ドローンの心臓部は電池である。しかし日本のドローン産業は、その心臓部を中国製・台湾製に依存してきた。有事の際にサプライチェーンが遮断されれば、ドローン運用そのものが止まる。防衛省・自衛隊がドローン戦力の本格整備を急ぐ中、この構造的な急所は日本の安全保障上の最大の弱点の1つだった。

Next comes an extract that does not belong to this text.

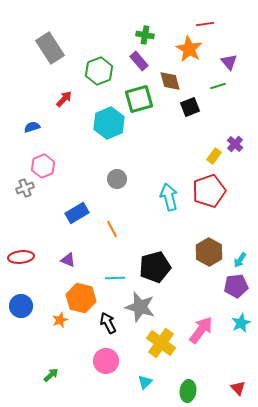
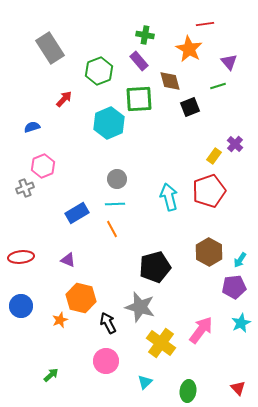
green square at (139, 99): rotated 12 degrees clockwise
cyan line at (115, 278): moved 74 px up
purple pentagon at (236, 286): moved 2 px left, 1 px down
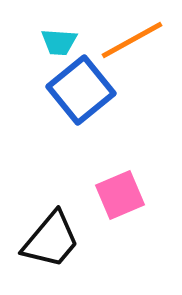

テラドローンが選んだ道は、賢い。セル(電池の最小単位)そのものは製造せず、パック製造に絞る。セル製造は数千億円規模の投資と数年の技術蓄積が必要な巨大装置産業で、パナソニックやCATL、LGエネルギーソリューションといった大手が支配する領域である。テラドローンが単独で参入しても勝ち目はない。

代わりに独占契約した業務提携先が興味深い。社名は非公表だが、設立80年以上の電池パック企業で、日本の大手家電メーカー向けに累計約50万パックを供給した実績を持つとされる。設立80年以上ということは1946年以前創業で、日本の電池パック産業の草分けの1つとみられる。この老舗の量産設備と品質管理ノウハウを活用し、テラドローンは機体側の要件に応じた仕様設計と組み立て・検査・品質保証を担う。設計から量産までを国内で完結させる構造となる。